Rappelons que l’Agence de Gestion et de Recouvrement des Avoirs Criminels (AGRAC) a été créée dans le but de lutter contre les agissements des criminels en col blanc, qu’ils soient en prison ou en liberté, et de neutraliser l’utilisation de richesses mal acquises. Cette initiative vise à aligner la Côte d’Ivoire sur les standards internationaux en matière de transparence et de justice économique.
Quelles innovations technologiques pourraient aider à détecter le blanchiment de capitaux ?
En raison de l’utilisation accrue des nouvelles technologies par les criminels, mais aussi aux régulateurs qui imposent des sanctions de plus en plus sévères pour les infractions, les technologies de l’Intelligence Artificielle (IA) et le Big Data seraient la solution miracle pour lutter efficacement contre le blanchiment d’argent et le financement du terrorisme (LBC/FT). Cependant, le jugement humain reste très important dans ces processus.
Enfin pour la conclusion, M. Lacina SOUMAHORO, quelles recommandations faites-vous à ceux qui seraient tentés de faire comme Apoutchou National ?
Pour rappel, une information judiciaire a été ouverte à l’encontre d’Apoutchou National et de ses associés, avec mandat de dépôt, pour des infractions présumées à la réglementation des relations financières extérieures des États membres de l’UEMOA. Ils sont également accusés de blanchiment de capitaux, de prise de paris illicites via les réseaux de communication électronique et de transfert d’argent dans le cadre de jeux d’argent illégaux en ligne. Toutefois, rappelons qu’ils bénéficient de la présomption d’innocence et qu’aucune condamnation définitive n’a encore été prononcée.

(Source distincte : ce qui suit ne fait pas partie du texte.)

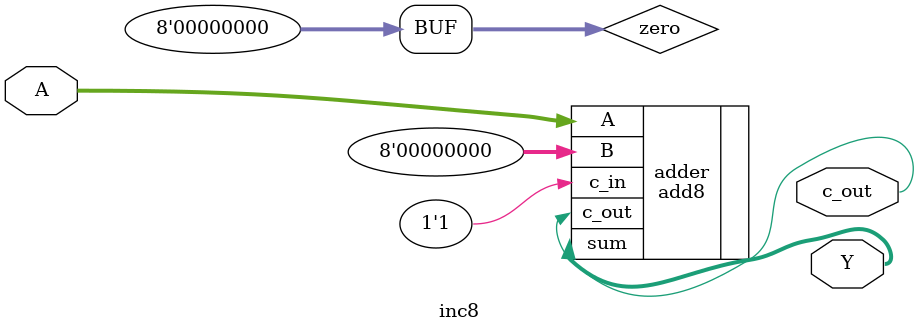
<source format=v>
`timescale 1ns/1ps

module inc8 (
    input  wire [7:0] A,
    output wire [7:0] Y,
    output wire       c_out
);

    wire [7:0] zero = 8'b00000000;

    add8 adder (
        .A(A),
        .B(zero),
        .c_in(1'b1),     // Add 1 to A
        .sum(Y),
        .c_out(c_out)
    );

endmodule

</source>
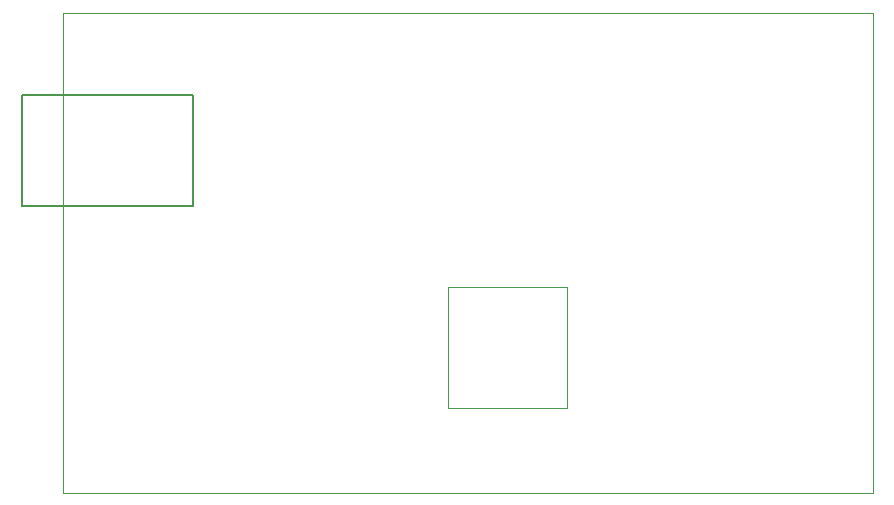
<source format=gm1>
G04*
G04 #@! TF.GenerationSoftware,Altium Limited,Altium Designer,22.8.2 (66)*
G04*
G04 Layer_Color=16711935*
%FSLAX44Y44*%
%MOMM*%
G71*
G04*
G04 #@! TF.SameCoordinates,AFBA7131-1AEE-443E-AB60-5C51F5C0F5D9*
G04*
G04*
G04 #@! TF.FilePolarity,Positive*
G04*
G01*
G75*
%ADD11C,0.2000*%
%ADD80C,0.0762*%
D11*
X364100Y1106450D02*
Y1200450D01*
X220100D02*
X364100D01*
X220100Y1106450D02*
Y1200450D01*
Y1106450D02*
X364100D01*
D80*
X254000Y863600D02*
X939800D01*
X254000Y1270000D02*
X939800D01*
Y863600D02*
Y1270000D01*
X254000Y863600D02*
Y1270000D01*
X580602Y934788D02*
X680932D01*
X580602Y1037658D02*
X680932D01*
Y934788D02*
Y1037658D01*
X580602Y934788D02*
Y1037658D01*
M02*

</source>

Cela dit, ces faits doivent servir d’exemple pour sensibiliser la population. La récente inscription de la Côte d’Ivoire sur la liste grise du GAFI nous interpelle tous : chacun, à son niveau, doit contribuer à restaurer l’image du pays. Cette démarche passe par le respect strict des lois en vigueur et des exigences qui les accompagnent. Il est tout à fait légitime d’exposer sa richesse, mais encore faut-il pouvoir en justifier l’origine de manière légale et traçable.
Rappelons-le, nul n’est censé ignorer la loi.